Exercise data:
Content starts
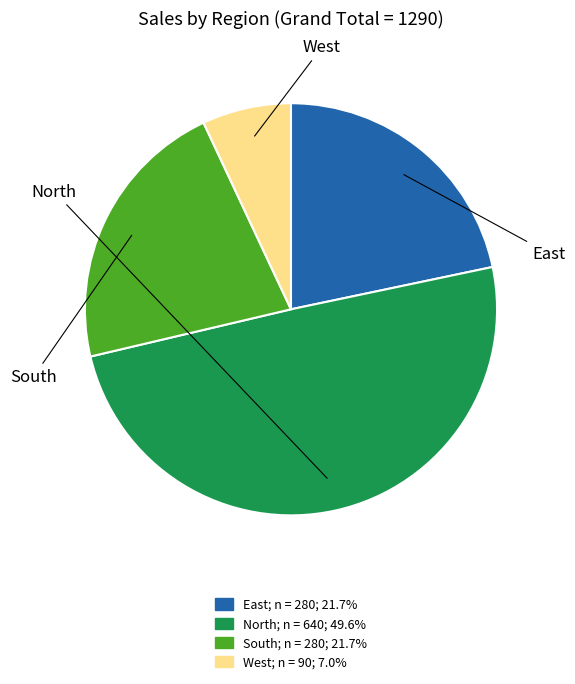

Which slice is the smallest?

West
Content ends
Content starts
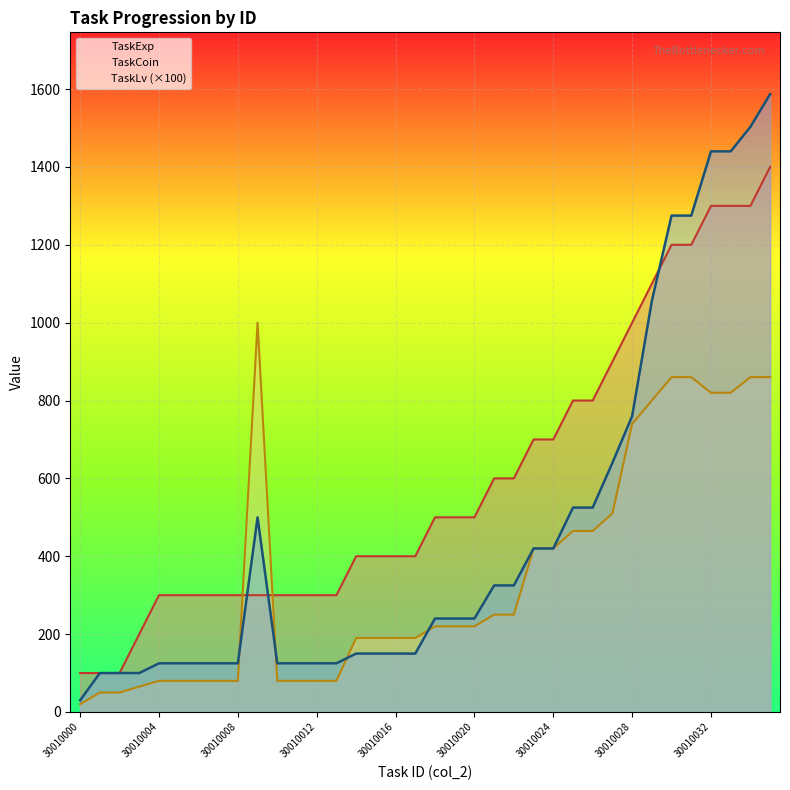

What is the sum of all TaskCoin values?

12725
Content ends
Content starts
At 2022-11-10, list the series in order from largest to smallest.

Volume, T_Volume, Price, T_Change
Content ends
Work order:
Reproduce verbatim the entry lines from the one containing "At 2022-11-10, list" through the one containing "Volume, T_Volume, Price, T_Change", both included.

Reply:
At 2022-11-10, list the series in order from largest to smallest.

Volume, T_Volume, Price, T_Change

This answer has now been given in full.